“That is a harsh and unjust way of speaking, Mrs. Porter,” said Lord Cheriton, drawing himself up suddenly with an air of wounded dignity. “You can tell me nothing about our trouble, I see; and I am not in the mood to talk of any older grief. Good night.”
He lifted his hat with grave respect and walked back to the park gate, vanishing slowly from those grey eyes which followed him in eager watchfulness.
“Is he really sorry?” she asked herself. “Can such a man as that be sorry for any one, even his own flesh and blood? He has prospered; all things have gone well with him. Can he be sorry? It is a check, perhaps; a check to his ambitious hopes. It baulks him in his longing to found a family. He looks pale and worn, as if he had suffered: and at his age, after a prosperous life, it must be hard to suffer.”
So mused the woman who had seen better days—embittered doubtless by her own decadence—embittered still more by her daughter’s fall.
It was nearly ten years since the daughter had eloped with a middle-aged Colonel in a cavalry regiment, a visitor at the Chase—a man of fortune and high family, with about as diabolical a reputation as a man could enjoy and yet hold Her Majesty’s commission.
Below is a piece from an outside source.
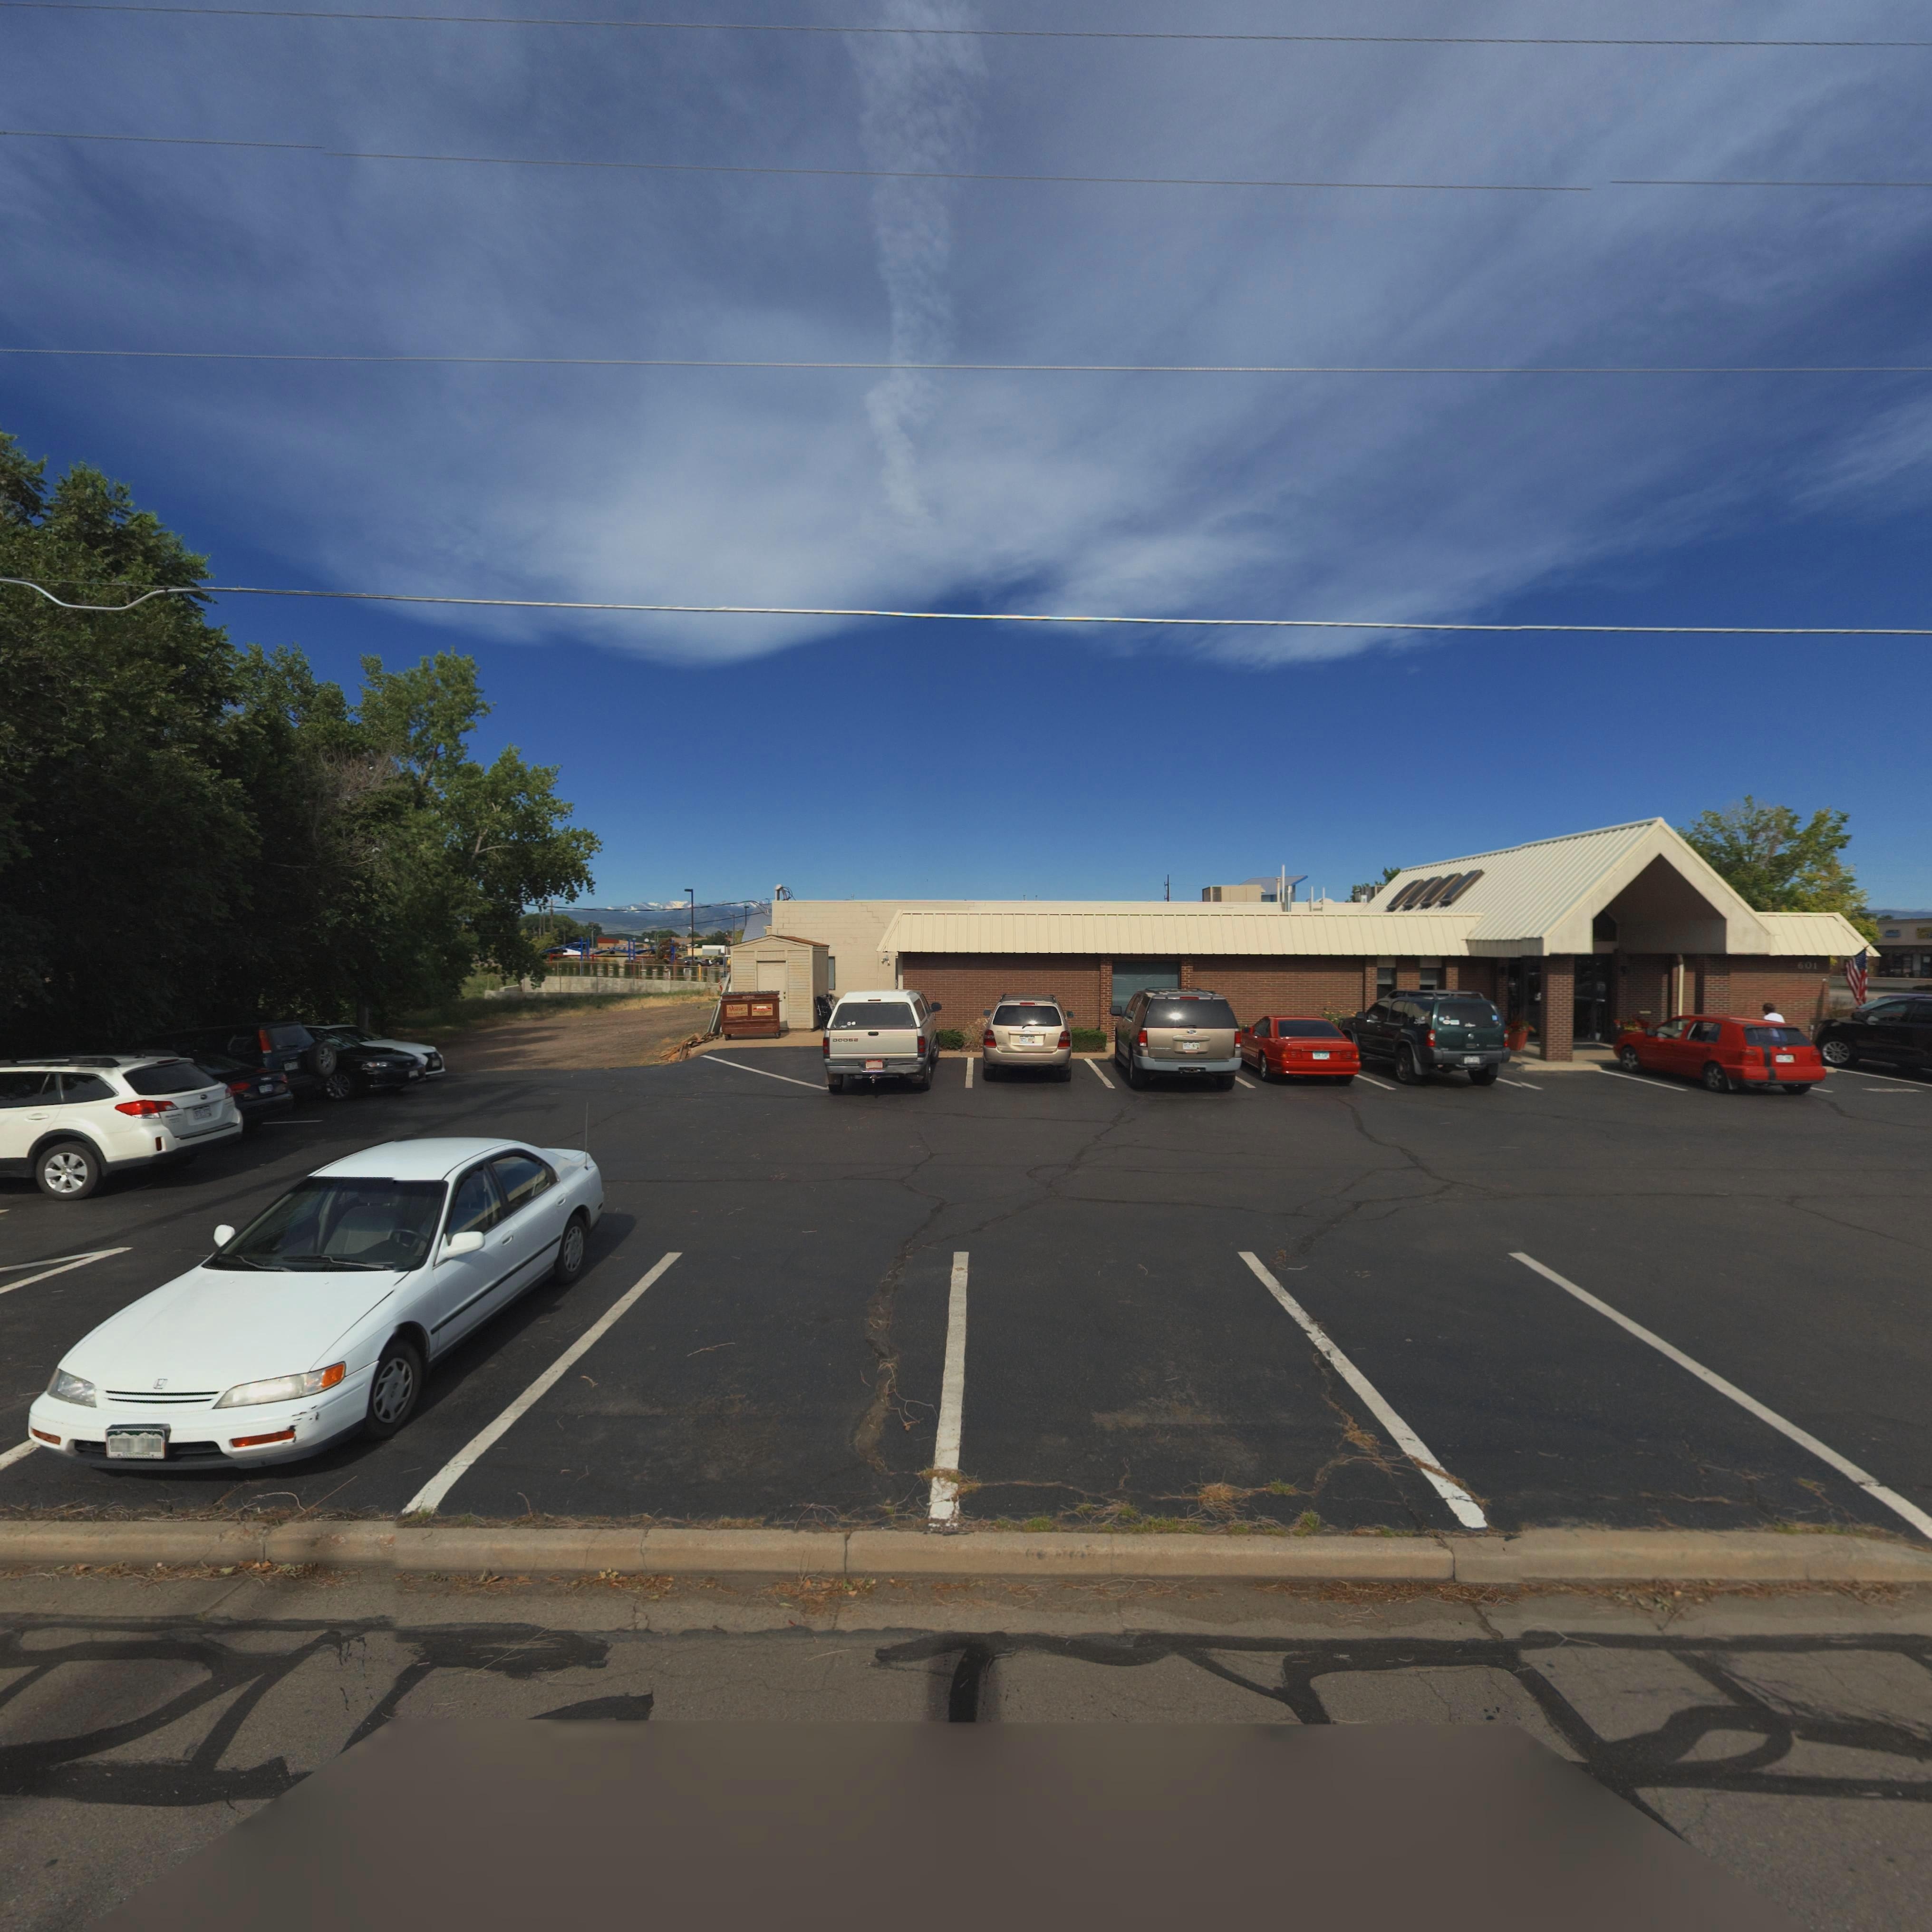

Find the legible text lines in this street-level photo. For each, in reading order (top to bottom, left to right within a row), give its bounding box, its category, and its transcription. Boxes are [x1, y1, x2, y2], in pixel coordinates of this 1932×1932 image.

[1797, 961, 1817, 970] StreetNumber: 601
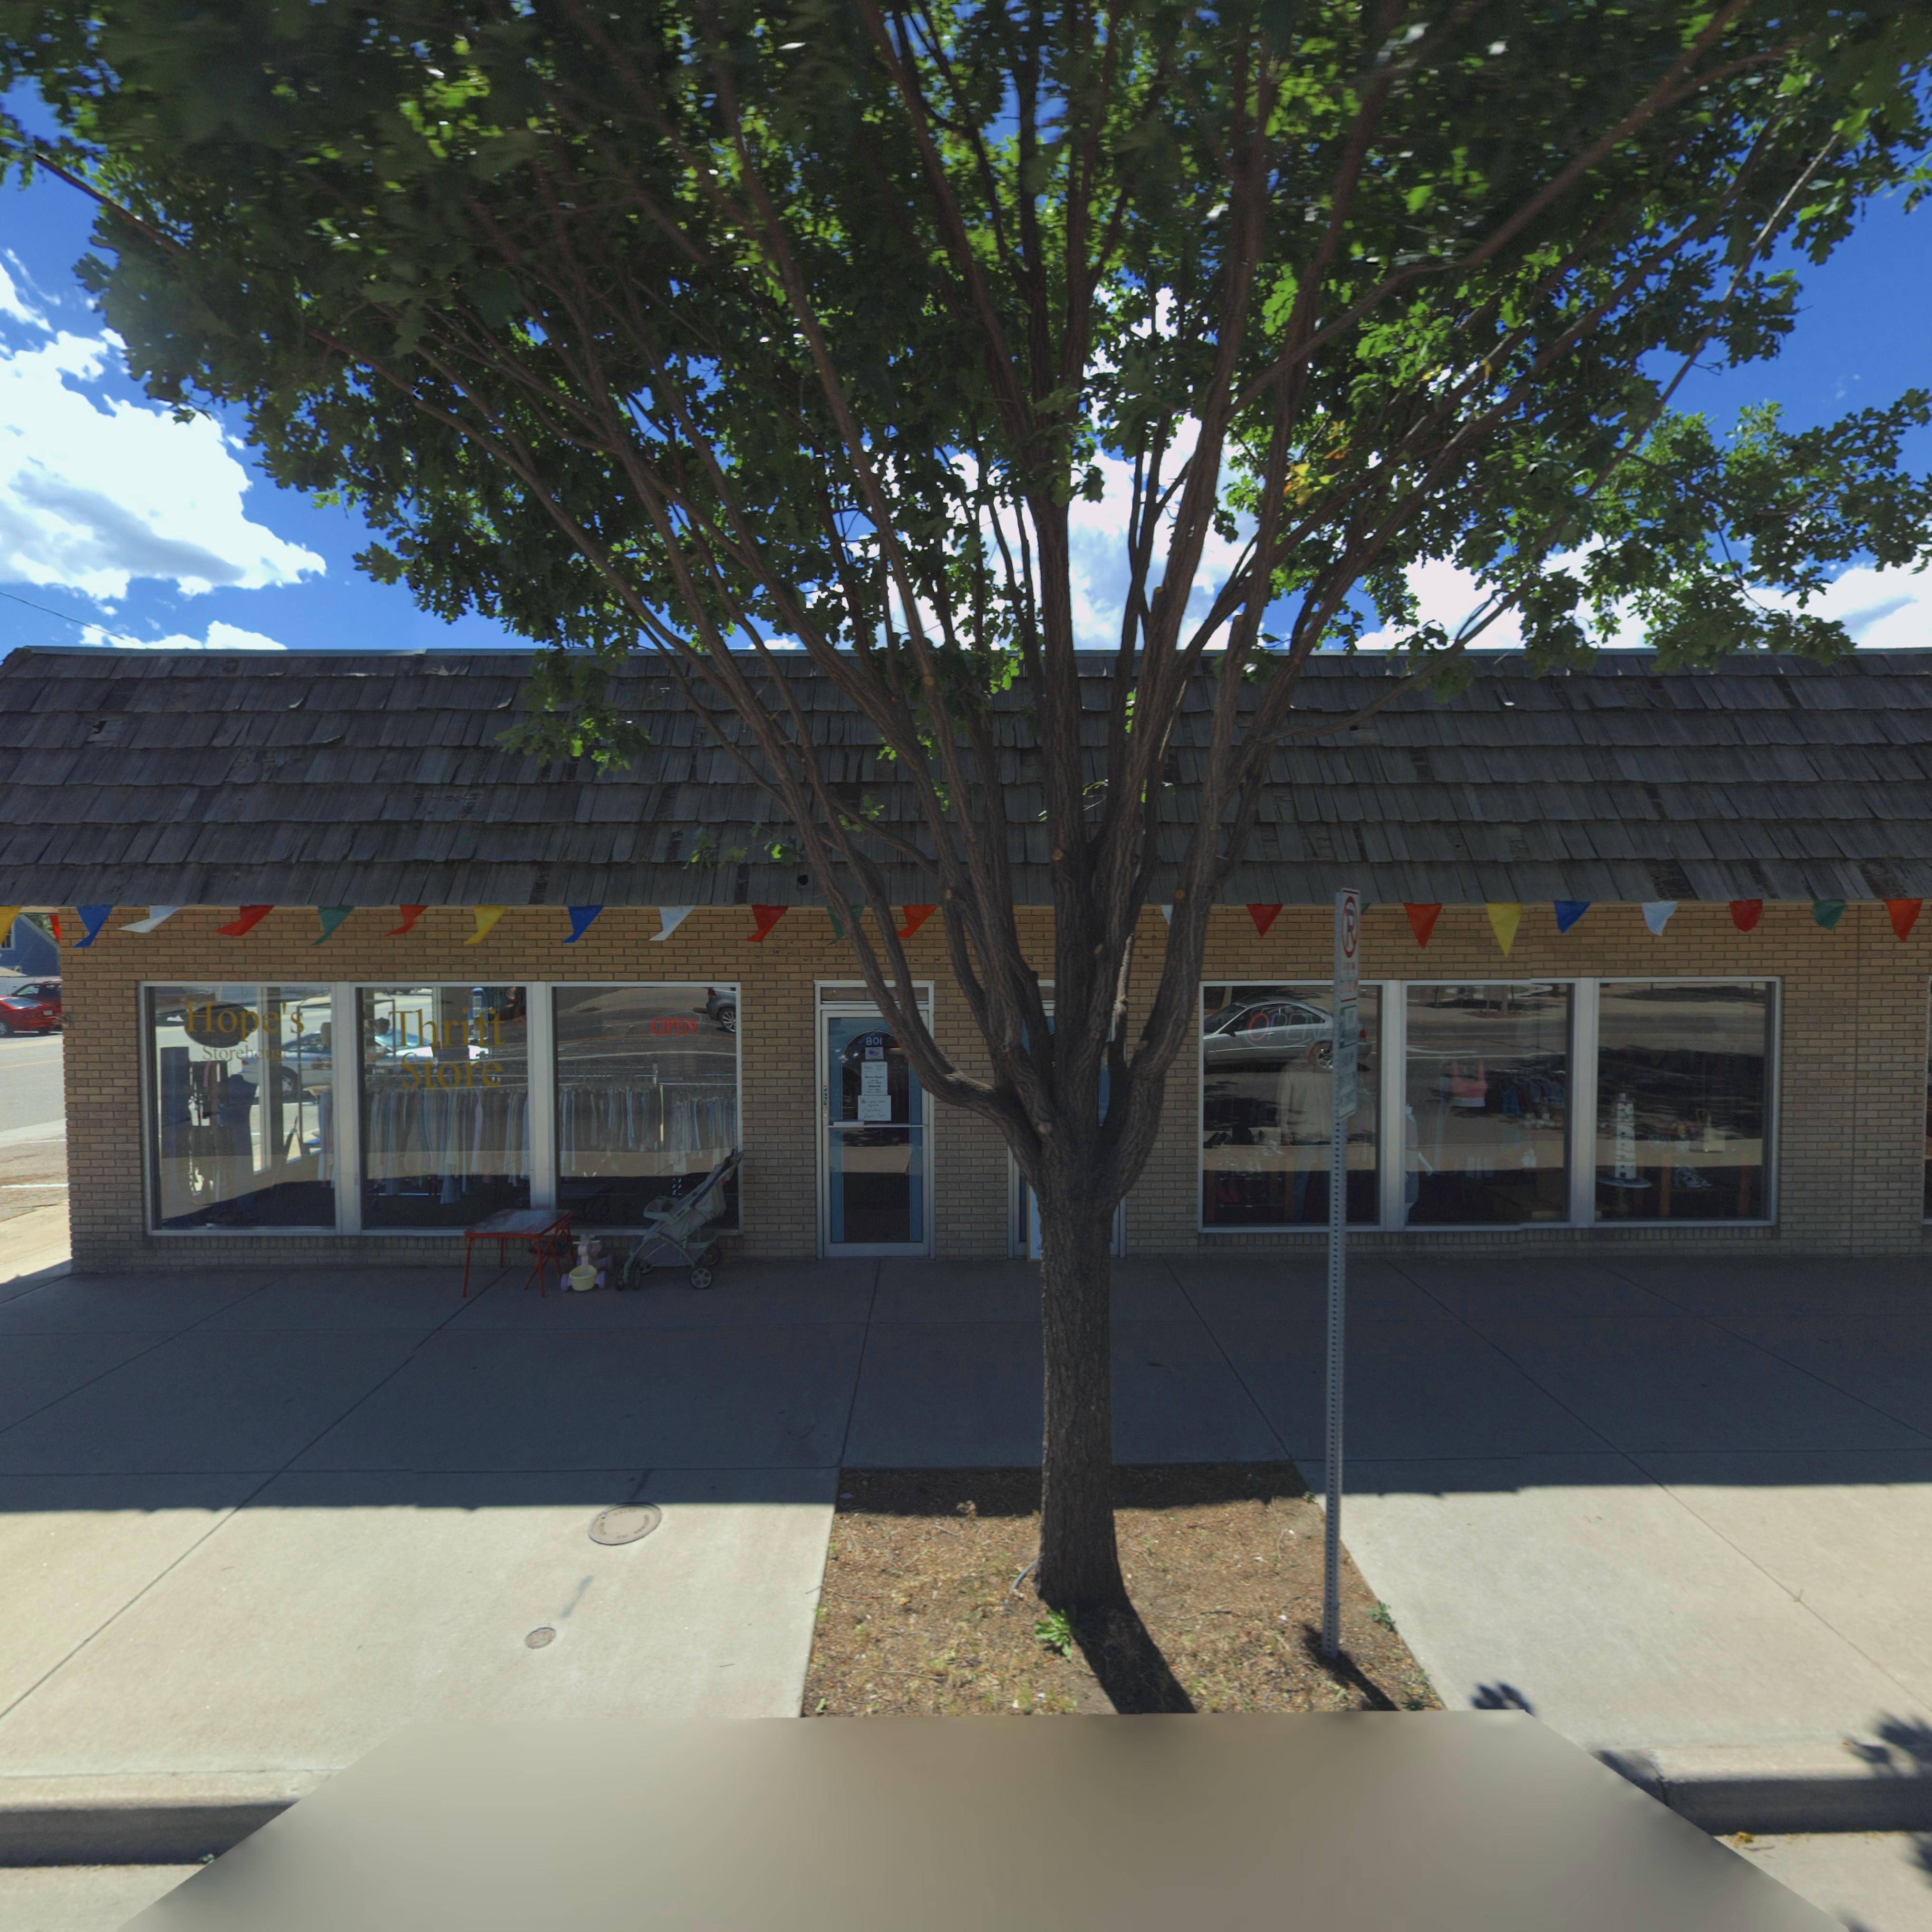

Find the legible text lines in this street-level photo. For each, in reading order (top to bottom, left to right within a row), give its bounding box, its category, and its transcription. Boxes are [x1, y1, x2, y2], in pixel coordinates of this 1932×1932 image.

Mercy Porter’s fall had been a surprise to everybody. She was a girl of shy and reserved manners, graver and sadder than youth should be. She had been kept very close by her mother, allowed to make no friendships among the girls in the village, to have no companions of her own age. She had early shown a considerable talent for music, and her piano had been her chief pleasure and occupation. Lady Cheriton had taken a good deal of notice of her when she grew up, and she might have done well, the gossips said, when they recalled the story of her disgrace; but she chose to fall in love with a married man of infamous character, a notorious profligate, and he had but to beckon with his finger for her to go off with him. The circumstances of her going off were discussed confidentially at feminine tea-drinkings, and it was wondered that Mrs. Porter could hold her head so high, and show herself at church three times on a Sunday, and entertain the curate and his wife to afternoon tea, considering what had happened.
The curate and his wife were new arrivals comparatively, and only knew that dismal common story from hearsay. They were both impressed by Mrs. Porter’s regular attendance at the church services, and by the excellence of that cup of tea with which she was always ready to entertain them whenever they cared to drop in at her cottage between four and five o’clock.
The inquest was opened early on the afternoon of Monday at the humble little inn near the forge, with its rustic sign, “Live and let live.” Juanita gave her evidence with a stony calmness which impressed those who heard her more than the stormiest outburst of grief would have done. Her mother and her husband’s mother had both implored her not to break down, to bear herself heroically through this terrible ordeal, and they were both in the room to support her by their presence. Both were surprised at the firmness of her manner, the clear tones of her voice as she made her statement, telling how she had heard the shot in her dream, and how she had gone down to the drawing-room to find Sir Godfrey lying face downward on the carpet, in front of the chair where he had been sitting, his hand still upon the open book, which had fallen as he fell.
“Did you think of going outside to see if any one was lurking about?”